The Justice Department is continuing to review the sex- assault cases, in which many of the victims may have been Hispanic, Perez said. Briefing reporters in Phoenix, Perez said he believed Arpaio’s policies had constructed a “wall of distrust” between deputies and the Latino community, leading to a “public-safety crisis.”
“It is clear to me that this community is divided and it is time to heal,” Perez said. “It is time to bring the community together around the shared vision of a department that is effective in reducing crime, respects the rule of law and enjoys the confidence of everyone.”
The letter from Perez is “a step in the right direction,” said Randy Parraz, president of Phoenix-based Citizens for a Better Arizona, a nonprofit advocacy group that led the successful recall in November of Arpaio ally and former Senate President Russell Pearce, a Mesa Republican. It validates activists’ complaints about abuses and violations that have long been known to them, he said by telephone.
Parraz was arrested after a public meeting in 2008, and said that was an instance of retaliation by Arpaio.

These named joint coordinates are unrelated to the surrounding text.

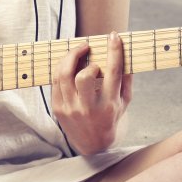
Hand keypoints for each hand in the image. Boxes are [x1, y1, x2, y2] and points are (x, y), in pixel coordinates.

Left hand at [51, 32, 131, 156]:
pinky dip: (62, 69)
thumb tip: (125, 55)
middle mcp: (89, 108)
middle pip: (83, 76)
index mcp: (109, 104)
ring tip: (77, 51)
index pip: (113, 73)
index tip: (114, 36)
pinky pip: (55, 81)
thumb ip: (126, 80)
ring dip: (70, 57)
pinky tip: (68, 64)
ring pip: (64, 75)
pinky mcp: (58, 109)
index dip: (114, 51)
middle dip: (84, 58)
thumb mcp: (124, 102)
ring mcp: (71, 109)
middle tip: (88, 51)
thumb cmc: (111, 118)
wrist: (93, 145)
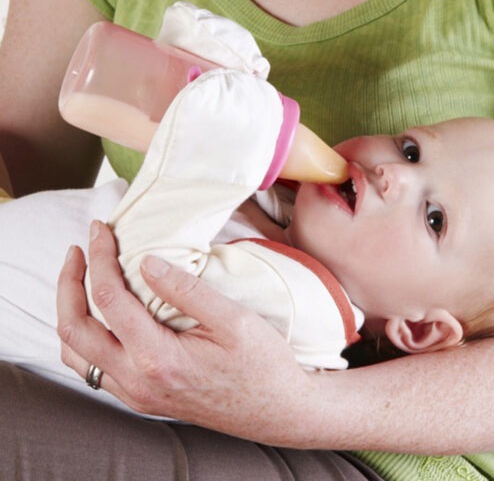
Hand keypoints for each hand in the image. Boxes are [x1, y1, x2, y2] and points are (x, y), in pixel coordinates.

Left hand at [57, 221, 316, 444]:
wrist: (276, 412)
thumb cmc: (262, 365)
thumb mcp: (234, 320)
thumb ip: (187, 290)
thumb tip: (146, 262)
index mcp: (157, 358)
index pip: (109, 299)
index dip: (100, 258)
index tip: (100, 229)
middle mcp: (136, 381)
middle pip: (75, 328)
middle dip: (69, 282)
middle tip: (78, 248)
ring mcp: (135, 395)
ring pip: (75, 354)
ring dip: (69, 311)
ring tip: (80, 278)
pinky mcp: (140, 398)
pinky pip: (92, 369)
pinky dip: (84, 336)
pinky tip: (99, 316)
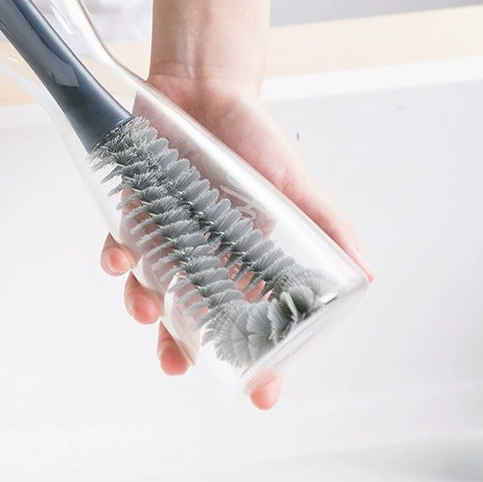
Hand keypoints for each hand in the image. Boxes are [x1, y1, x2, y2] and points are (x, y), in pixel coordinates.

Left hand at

“He needs to resign,” said Parraz. “He needs to step down for us to get a fresh start.”
Arpaio has announced plans to run for another term next year. As for resigning, “that is never going to happen,” he said today.
He said he was courted by several Republican presidential candidates seeking his endorsement, including Michele Bachmann, Rick Perry and Mitt Romney. He backs Perry, the Texas governor.
“They called me because they appreciate what I am doing on the immigration problem and they want my support and ideas,” he said today.
Arpaio, a former U.S. Drug Enforcement Administration manager, has attracted media attention for his procedures since he took office as sheriff. He keeps jail inmates in tents, requires them to wear pink underwear and provides only two meals a day, according to the sheriff’s office website.
In summer months, temperatures in Phoenix often top 100 degrees Fahrenheit (38 degrees Celsius).